By understanding user behavior, businesses can align content strategy to their comprehensive marketing goals. But how that content is delivered is just as important as the content itself. How do you keep a clean, minimalist look and feel to your content while still delivering enough information?
- Hello, Omnichannel. Omnichannel is the seamless integration across multiple platforms to engage customers by using several different methods to deliver the same message. In other words, it’s important to keep in mind the journey a customer takes when gathering information prior to making a decision. They may switch between channels and devices. They might watch a video, read a review, or get specs on your website. Does that mean all of these things need to be served directly from your website? Not necessarily, but you should definitely give them access to that information via links, images, etc. Always make sure when directing a customer off-site that you have set up a way to track traffic patterns so you can determine which Omnichannel sources are most compelling to your visitors. Lastly, be sure that when they click on a link on your site, you direct them off-site by opening a new tab. That way, your website stays open for them to come back to if needed. Either way, having just a website won’t cut it these days.

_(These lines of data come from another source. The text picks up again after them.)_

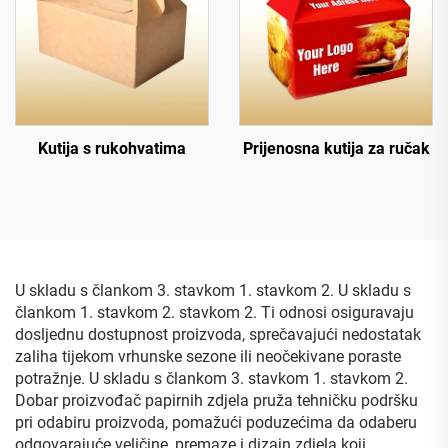
Kutija s rukohvatima
Prijenosna kutija za ručak
U skladu s člankom 3. stavkom 1. stavkom 2. U skladu s
člankom 1. stavkom 2. stavkom 2. Ti odnosi osiguravaju
dosljednu dostupnost proizvoda, sprečavajući nedostatak
zaliha tijekom vrhunske sezone ili neočekivane poraste
potražnje. U skladu s člankom 3. stavkom 1. stavkom 2.
Dobar proizvođač papirnih zdjela pruža tehničku podršku
pri odabiru proizvoda, pomažući poduzećima da odaberu
odgovarajuće veličine, premaze i dizajn zdjela koji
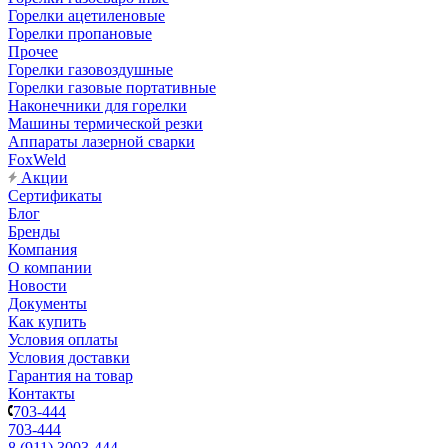
Горелки ацетиленовые
Горелки пропановые
Прочее
Горелки газовоздушные
Горелки газовые портативные
Наконечники для горелки
Машины термической резки
Аппараты лазерной сварки
FoxWeld
Акции
Сертификаты
Блог
Бренды
Компания
О компании
Новости
Документы
Как купить
Условия оплаты
Условия доставки
Гарантия на товар
Контакты
703-444
703-444
8 (911) 3003-444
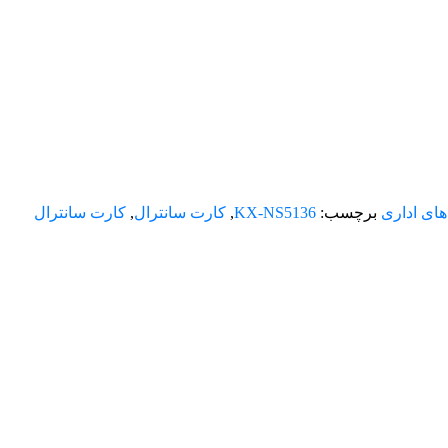
ای اداری
برچسب:
KX-NS5136
,
کارت سانترال
,
کارت سانترال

- Less is more. If you want to make content marketers squirm, mention the words ‘white space.’ It’s natural to want to fill up space with information, because in our minds, it’s all useful and everyone will find it super informative, right? Wrong. With the ever-increasing rate of mobile use and ever-decreasing attention spans, some white space and a minimalist design is a must. Not to mention, your load time should be close to zero and your navigation should be simple and user intuitive. If you need a great example of a minimalist design that still offers plenty of appealing information, just to go Apple’s website. (You just want to scroll forever….it’s so prettyyyyyy.) Their brand is one that utilizes white space to make their clean graphics really pop. The website isn’t too wordy, but allows for additional details to be given on products that interest the customer. When looking at your website design, consider that less is more, and every word should have a purpose.

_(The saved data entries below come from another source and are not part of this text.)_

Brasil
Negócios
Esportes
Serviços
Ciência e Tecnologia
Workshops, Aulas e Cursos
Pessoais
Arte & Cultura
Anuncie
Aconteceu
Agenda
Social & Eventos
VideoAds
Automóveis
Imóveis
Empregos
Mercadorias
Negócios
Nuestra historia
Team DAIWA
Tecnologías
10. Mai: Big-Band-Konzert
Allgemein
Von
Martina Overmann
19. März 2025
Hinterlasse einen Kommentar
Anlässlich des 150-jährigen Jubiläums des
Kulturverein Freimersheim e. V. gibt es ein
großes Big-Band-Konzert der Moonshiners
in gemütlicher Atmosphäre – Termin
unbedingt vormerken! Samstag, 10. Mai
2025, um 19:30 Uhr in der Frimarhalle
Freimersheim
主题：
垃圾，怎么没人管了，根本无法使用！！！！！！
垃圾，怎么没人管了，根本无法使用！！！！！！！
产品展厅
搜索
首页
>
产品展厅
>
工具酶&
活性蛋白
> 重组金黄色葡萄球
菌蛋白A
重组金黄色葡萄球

- Have a personality. Businesses now realize that a 30 year old woman from New York City doesn’t care to see the same information that a 70 year old retiree from Utah would. It’s more important than ever to study the psychology behind your users’ online behavior and customize their experience based on those findings. For example, do your online shoppers select items to put into a cart and then never complete the purchase? They may be likely to reclaim their cart if a re-targeting pay-per-click ad on Facebook shows them that item just went on sale. Or, they may be abandoning the cart during a certain checkout process, such as your overly complicated payment page. These are two totally different users. One is a tech-savvy, frequent e-shopper who’s looking for a good deal, while the other may leave their cart because you’ve simply made the process too complicated for them. By knowing the difference, you can better serve them with a solution that encourages them to complete their transaction in the future. Likewise, having a personality of your own that specifically targets your ideal audience makes it all the more likely you’ll actually appeal to them. Dry, dull graphics and content aren’t going to appeal to young college students, just like hipster lingo and funny video shorts aren’t going to get a retiree amped up for a purchase.
There are many factors that are going to shape the digital landscape in the next decade. For now, our experiences online now have to be catered to our own Omnichannel use, as well as our personality and style. Gone are the days of the brochure-esque, flat and static website to start and end a transaction. Websites are now customized, minimalized, optimized and analyzed. Design is an experience. Make it a good one.